Pelajaran utama dari Gerechtsdeurwaarder bukanlah pada swastanisasi murni, melainkan profesionalisasi dan pemisahan fungsi. Keberhasilan model ini bertumpu pada dua pilar yaitu pertama, insentif ekonomi legal yang memacu efisiensi, dan kedua, pengawasan eksternal ketat yang menjamin akuntabilitas. Indonesia tidak perlu mengadopsi sistem swasta murni ala Bailiff seperti negara Common Law yang terlalu liberal, namun karakteristik hibrida dari Gerechtsdeurwaarder patut dipertimbangkan untuk diadapatasi. Tantangan untuk mengadopsi model Gerechtsdeurwaarder akan mencakup tiga aspek, yaitu pertama, tantangan kultural untuk melepas kekuasaan eksekusi yang selama ini dipegang erat oleh lembaga pengadilan. Kedua, tantangan legislasi, karena reformasi ini memerlukan perombakan HIR/RBg dan penciptaan undang-undang baru tentang Jabatan Pejabat Eksekusi. Ketiga, tantangan membangun infrastruktur pengawasan ekseternal yang efektif dari nol.

Penutup

Efektivitas eksekusi perdata berbanding lurus dengan profesionalisme, independensi, dan sistem insentif pelaksananya. Studi komparatif ini membuktikan bahwa sistem Jurusita PNS di Indonesia, dengan birokrasi kaku dan minimnya insentif kerja, merupakan faktor determinan lambatnya eksekusi. Sebaliknya, model Gerechtsdeurwaarder di Belanda menunjukkan bahwa eksekusi yang efektif akan lebih baik dijalankan oleh profesional independen yang didorong oleh insentif ekonomi legal dan diimbangi akuntabilitas profesi yang ketat. Mempertahankan sistem yang membebani pengadilan negeri dengan tugas-tugas non-yudisial terbukti tidak lagi relevan bagi pencari keadilan di Indonesia modern.

Referensi

[1] R. Hartati dan Syafrida, “Hambatan dalam Eksekusi Perkara Perdata”, Adil Jurnal Hukum, vol. 12, no. 1, Juli. 2021.

[2] Erick S. Lie, M. H. Soepeno, dan A. T. Koesumo, Implikasi Hukum Pihak yang Tidak Melaksanakan Putusan Pengadilan dalam Perkara Perdata”, Lex Privatum, vol. 11, no. 3, Maret. 2023.

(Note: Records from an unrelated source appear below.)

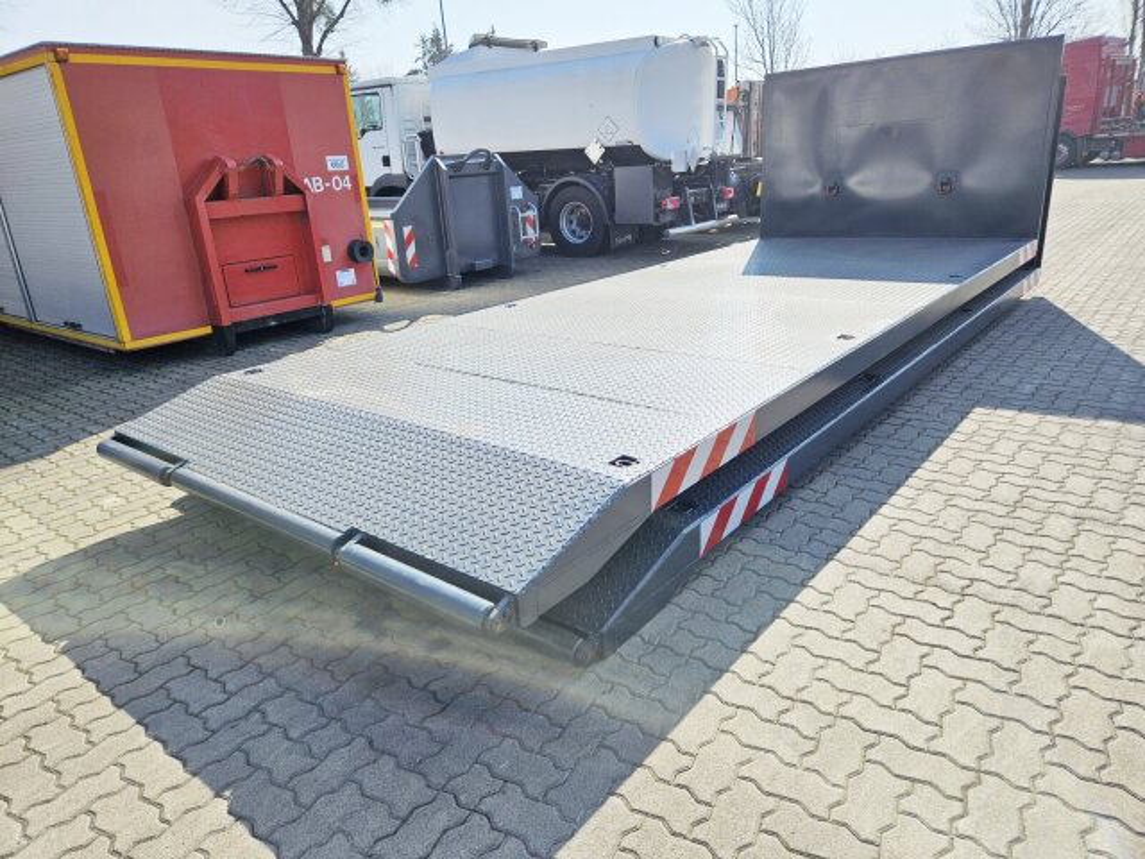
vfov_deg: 58.9
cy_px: 430
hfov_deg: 73.9
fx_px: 761
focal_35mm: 23
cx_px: 572
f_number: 1.8
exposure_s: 1/2105
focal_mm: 5.4
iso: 25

[3] A. F. S. Ambarita dan R. Nababan, “Peran Jurusita Dalam Pelaksanaan Eksekusi di Pengadilan Negeri Medan”, Jurnal Media Informatika (Jumin), vol. 6, no.2, Januari-April. 2025.

[4] D. Angelia, et al., “Faktor Penghambat dalam Eksekusi Perkara Perdata dan Inovasi Hukum dalam Menanggulanginya”, Jurnal Surya Kencana Satu: Dinamika Masalah Hukum dan Keadilan, vol. 15, Nn. 2, Oktober. 2024.